Well I just bought one last month and it is a little older, but still a solid trailer. I'm also going to repaint mine haven't decided, but probably going to go two tone.


----------



## Saddlebag (Jan 17, 2011)

Have you checked the frame and the brakes/bearings? My 1977 2 horse is still going strong. I sold it for a larger trailer, another WW, not quite as old but close. It's built llike a tank.


----------



## karebear444 (Feb 3, 2012)

Yes my other half checked all that and he said everything was solid on it. He is a mechanic so he was on the ground under it and checking it over thoroughly before I before I even made my decision. Pulled it almost 200 miles to get it home it's very smooth can't even feel it back there. All I want to do is sand, prime and paint.


----------



## mfed58 (Sep 15, 2010)

I've got an '89 WW 16' 2H bp, that needs some rust work and a paint job, but it's a great pulling trailer. And you're exactly right, it's a tank! As a matter of fact, that's what everybody calls it! Recently made a 300 mile haul with it and had absolutley no problems! I'm seriously considering having completely overhauled and repainted, and I'm betting I can get 3K minimum for it!


----------



## themacpack (Jul 16, 2009)

Our little two horse ugly duckling is a ww ..... I want to say 77 off the top of my head but would honestly have to check the paperwork to be sure. We picked it up last summer from a fellow 4h family who had used it for over ten years. She isn't the prettiest thing....yet lol......but she's solid and was the only tall trailer we could find in our limited budget at the time.


----------



## Ashleysmardigrasgirl (Jun 28, 2012)

i've got a 66' ww two horse warmblood trailer... it's amazing! it looks brand new and I haven't seen a trailer that looks like classy its got chrome trim and my significant other plans to repaint the wheels, replace hubs, get me hardcover tire cover that matches, and replace the wood floors with rot proof structure polymer wood.The Windows are blue tinted and the front window is great for checkin' to make sure all is well in the back. Only strange thing bout it is it's extra tall but narrow for the warmbloods; it's about 5-6inches skinnier thn your average two horse trailer. . I seriously can't say enough good stuff about this trailer the tack compartment is huge and locks, the center divider comes out and everything has really withstood the test of time.
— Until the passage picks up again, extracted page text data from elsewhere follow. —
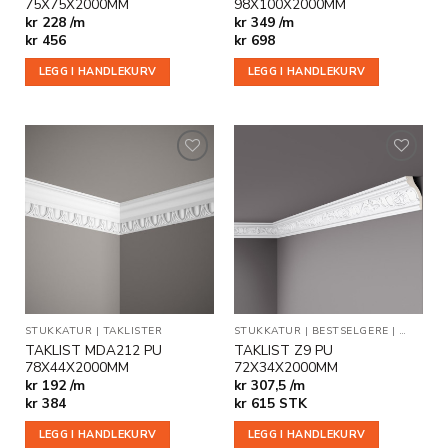
75X75X2000MM
98X100X2000MM
hjemmet ditt med stilfullt stukkaturlistverk fra Deco Systems
kr 228 /m
kr 349 /m
– eleganse og kvalitet i perfekt harmoni.
Les mer om
kr
456
kr
698
stukkatur her.
LEGG I HANDLEKURV
LEGG I HANDLEKURV
Legg til
Legg til
i
i
ønskeliste
ønskeliste
STUKKATUR
|
TAKLISTER
STUKKATUR
|
BESTSELGERE
|
TAKLIST
TAKLIST MDA212 PU
TAKLIST Z9 PU
78X44X2000MM
72X34X2000MM
kr 192 /m
kr 307,5 /m
kr
384
kr
615
STK
LEGG I HANDLEKURV
LEGG I HANDLEKURV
Did I mention it weighs only a tiny bit more than your average two horse alumimnum trailer at only 1650lbs... Helpful when hauling and its as everyone says hauls like a champ and is good on gas which is also awesome since recently it made a +1000mile trip


----------



## dctack (Jul 6, 2012)

We have a WW 2 horse trailer and stock trailer. I love them. They both pull great.

The only thing I would have bad to say is that on the stock trailer, they do not prime them very well before painting. Ours does has some rust. In fact, everyone I know that has a WW stock trailer has quite a bit of rust. We haven't had that problem with the horse trailer.


----------



## Mason72 (Jun 1, 2012)

i have an older WW "Shorty" it is a good trailer. Pulls awesome Id say a 70s model. Has some rust but solid frame. selling it because I have a bigger trailer. It is a 6' and I just bought a 15.3 H TWH and it is a little tight for him. Cant go wrong with the WW's.


----------